ENTRIES SHOWN Start Marker

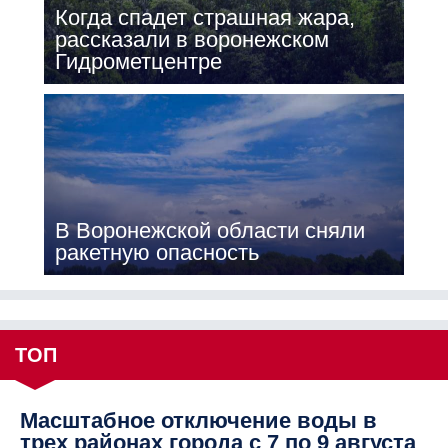
Когда спадет страшная жара,
рассказали в воронежском
Гидрометцентре
В Воронежской области сняли
ракетную опасность
ТОП
Масштабное отключение воды в
трех районах города с 7 по 9 августа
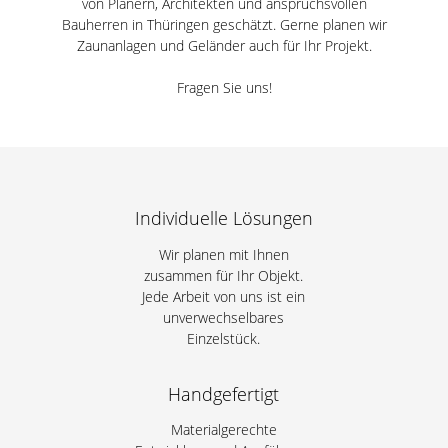
von Planern, Architekten und anspruchsvollen
Bauherren in Thüringen geschätzt. Gerne planen wir
Zaunanlagen und Geländer auch für Ihr Projekt.
Fragen Sie uns!
Individuelle Lösungen
Wir planen mit Ihnen
zusammen für Ihr Objekt.
Jede Arbeit von uns ist ein
unverwechselbares
Einzelstück.
Handgefertigt
Materialgerechte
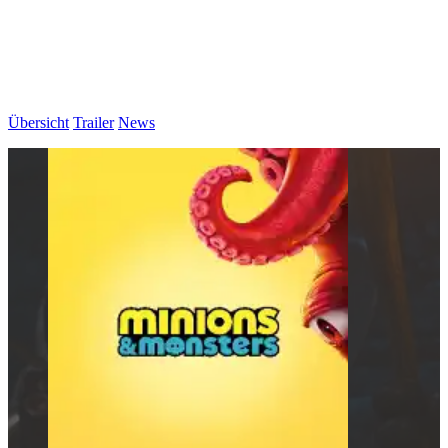
Übersicht
Trailer
News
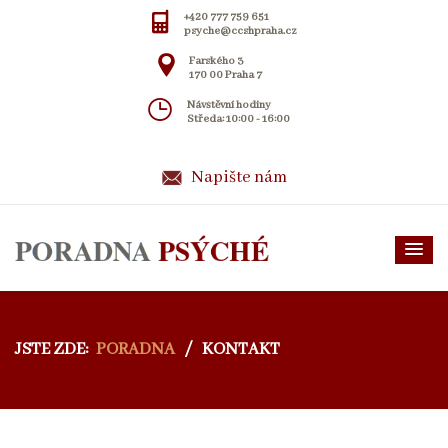
+420 777 759 651
psyche@ccshpraha.cz
Farského 3
170 00 Praha 7
Návštěvní hodiny
Středa: 10:00 - 16:00
Napište nám
JSTE ZDE:
PORADNA
/
KONTAKT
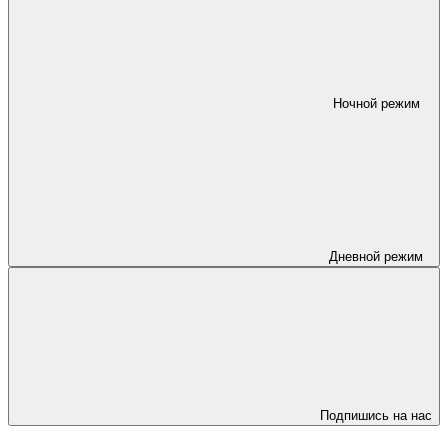
Ночной режим
Дневной режим
Подпишись на нас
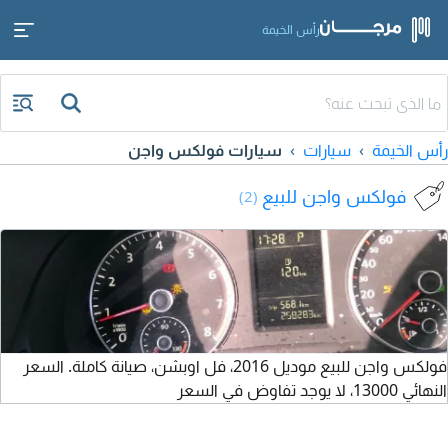
رأس الخيمة
رأس الخيمة
سيارات
سيارات فولكس واجن
فولكس واجن للبيع
(2)
فولكس واجن للبيع موديل 2016، فل اوبشن، صيانة كاملة. السعر
النهائي 13000، لا يوجد تفاوض في السعر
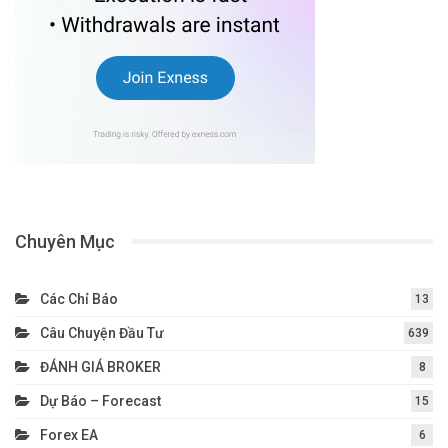
Chuyên Mục
Các Chỉ Báo
13
Câu Chuyện Đầu Tư
639
ĐÁNH GIÁ BROKER
8
Dự Báo – Forecast
15
Forex EA
6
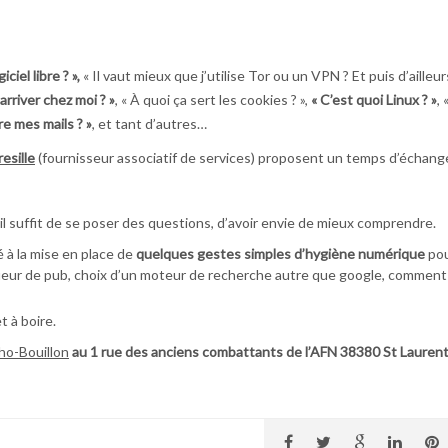
ciel libre ? »,
« Il vaut mieux que j’utilise Tor ou un VPN ? Et puis d’ailleur
arriver chez moi ? »
, « À quoi ça sert les cookies ? »,
« C’est quoi Linux ? »
, 
re mes mails ? »
, et tant d’autres…
esille
(fournisseur associatif de services) proposent un temps d’échang
 il suffit de se poser des questions, d’avoir envie de mieux comprendre.
é à la mise en place de
quelques gestes simples d’hygiène numérique
po
loqueur de pub, choix d’un moteur de recherche autre que google, comment
t à boire.
cho-Bouillon
au 1 rue des anciens combattants de l’AFN 38380 St Lauren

ENTRIES SHOWN End Marker

## ABOUT THIS TASK:
Update the items above by replacing "Trailer" with "Preview" and leaving every other line unchanged. Omit the pictures from the output.

## PROBLEM SOLUTION:
Когда спадет страшная жара,
рассказали в воронежском
Гидрометцентре
В Воронежской области сняли
ракетную опасность
ТОП
Масштабное отключение воды в
трех районах города с 7 по 9 августа
von Planern, Architekten und anspruchsvollen
Bauherren in Thüringen geschätzt. Gerne planen wir
Zaunanlagen und Geländer auch für Ihr Projekt.
Fragen Sie uns!
Individuelle Lösungen
Wir planen mit Ihnen
zusammen für Ihr Objekt.
Jede Arbeit von uns ist ein
unverwechselbares
Einzelstück.
Handgefertigt
Materialgerechte
Übersicht
Preview
News
+420 777 759 651
psyche@ccshpraha.cz
Farského 3
170 00 Praha 7
Návštěvní hodiny
Středa: 10:00 - 16:00
Napište nám
JSTE ZDE:
PORADNA
/
KONTAKT
Ночной режим
Дневной режим
Подпишись на нас
رأس الخيمة
رأس الخيمة
سيارات
سيارات فولكس واجن
فولكس واجن للبيع
(2)
فولكس واجن للبيع موديل 2016، فل اوبشن، صيانة كاملة. السعر
النهائي 13000، لا يوجد تفاوض في السعر
Chuyên Mục
Các Chỉ Báo
13
Câu Chuyện Đầu Tư
639
ĐÁNH GIÁ BROKER
8
Dự Báo – Forecast
15
Forex EA
6
ciel libre ? »,
« Il vaut mieux que j’utilise Tor ou un VPN ? Et puis d’ailleur
arriver chez moi ? »
, « À quoi ça sert les cookies ? »,
« C’est quoi Linux ? »
, 
re mes mails ? »
, et tant d’autres…
esille
(fournisseur associatif de services) proposent un temps d’échang
 il suffit de se poser des questions, d’avoir envie de mieux comprendre.
é à la mise en place de
quelques gestes simples d’hygiène numérique
po
loqueur de pub, choix d’un moteur de recherche autre que google, comment
t à boire.
cho-Bouillon
au 1 rue des anciens combattants de l’AFN 38380 St Lauren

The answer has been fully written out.